Les dirigeants espagnols de moins en moins séduits par le télétravail

Les entreprises espagnoles sont encore parmi les plus réticentes d’Europe à accepter le télétravail. Une tendance culturelle ? Eléments de réponse. 

Photo : @maltehelmhold – Unsplash

Mars 2020. Une pandémie mondiale force les entreprises espagnoles à s’adapter, bon gré mal gré, en mettant en place le télétravail quand l’activité le permettait. Quatre ans plus tard, ce que beaucoup d’employés avaient considéré, ou espéré, comme un acquis, perd toujours plus de terrain. « J’ai commencé à travailler dans mon entreprise actuelle en mai 2020 et nous étions à 100% en télétravail, explique Elise, responsable de communication dans une multinationale, maintenant on doit venir au moins trois jours par semaine au bureau ».

En Espagne, 80% des entreprises se tournent désormais vers des modèles hybrides : une partie de la semaine au bureau, l’autre à la maison (ou ailleurs). Seules 10% des employeurs acceptent le tout-télétravail. C’est le cas pour Julie, Française qui vit à Barcelone depuis 6 ans. « L’entreprise a réalisé un sondage, et la majorité des employés ont dit qu’ils aimaient travailler à la maison, donc nous avons des bureaux intelligents, c’est-à-dire que nous pouvons réserver notre place si nous voulons venir mais rien n’est imposé ». La jeune rédactrice avoue préférer son home office, mais aime aller au bureau occasionnellement, notamment pour voir ses collègues. Dans son équipe, certains viennent tous les jours, d’autres la moitié de la semaine, et d’autres encore, comme elle, occasionnellement.

Incertitude et manque de contrôle

La moyenne espagnole de télétravail se situe à 2,4 jours par semaine, par rapport à une moyenne européenne de 3,2. Madrid est ainsi la capitale européenne où on va le plus au bureau. « La culture espagnole possède tous les ingrédients pour être réfractaire au télétravail », estime Eva Rimbau-Gilabert, professeur en Ressources Humaines à l’Université Ouverte de Catalogne. « C’est une société hiérarchique, collectiviste et surtout qui cherche à éviter les situations ambiguës, incertaines ou inconnues ».

Selon la chercheuse, « les personnes occupant des postes d’encadrement qui évitent l’incertitude se sentiront à l’aise pour structurer le travail de manière à mieux contrôler le fonctionnement et les performances de leurs équipes ». Et les chiffres lui donnent raison. Selon une récente étude du cabinet KPMG, 90% des cadres se disent prêts à récompenser les salariés qui viendraient au bureau, par des promotions ou des augmentations de salaire par exemple.
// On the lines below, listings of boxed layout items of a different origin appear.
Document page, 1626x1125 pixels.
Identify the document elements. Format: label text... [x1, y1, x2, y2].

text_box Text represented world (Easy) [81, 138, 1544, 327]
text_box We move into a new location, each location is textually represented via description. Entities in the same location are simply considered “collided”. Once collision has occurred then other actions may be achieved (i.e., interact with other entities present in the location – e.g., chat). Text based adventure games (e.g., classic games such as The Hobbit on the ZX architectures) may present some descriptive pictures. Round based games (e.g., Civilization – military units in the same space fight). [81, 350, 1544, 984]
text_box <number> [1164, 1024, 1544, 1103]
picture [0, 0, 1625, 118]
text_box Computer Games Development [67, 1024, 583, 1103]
Des données surprenantes, qui montrent à quel point le travail en présentiel est valorisé, et surtout associé au succès du management.

Une mode ?

Si l’avis est moins tranché du côté des subalternes, le retour au bureau est de mieux en mieux vécu, voire recherché. Yolanda a ainsi travaillé chez elle durant trois ans, avant que son entreprise ne lui impose le retour au bureau, pour les besoins d’un nouveau projet.

quartiers de Barcelone

Photo: Cyane Morel

« Si on m’avait posé la question au printemps dernier, j’aurais dit que je préférais le télétravail car je trouvais très confortable de travailler à la maison, mais maintenant je vois des avantages au présentiel : les relations sociales, le fait d’être plus active, de faire plus d’exercice physique car je vais au bureau à pied… le seul inconvénient, c’est que j’ai moins de temps pour moi ». Mais désormais, si on lui proposait à nouveau de reprendre son poste à domicile, la téléopératrice affirme qu’elle refuserait.

Le télétravail pourrait-il donc passer de mode ? Oui, selon les dirigeants espagnols interrogés dans l’étude KPMG : 80% des PDG estiment que le télétravail sera résiduel dans le pays en 2026. Mais les experts en ressources humaines nuancent. La flexibilité professionnelle est une tendance de fond, et la possibilité de travailler à distance doit être évaluée par les entreprises, voire intégrée à leur culture. La clé pour les entreprises espagnoles, dans un contexte de recrutement et de fidélisation toujours plus tendu, sera donc sans doute de trouver le juste équilibre.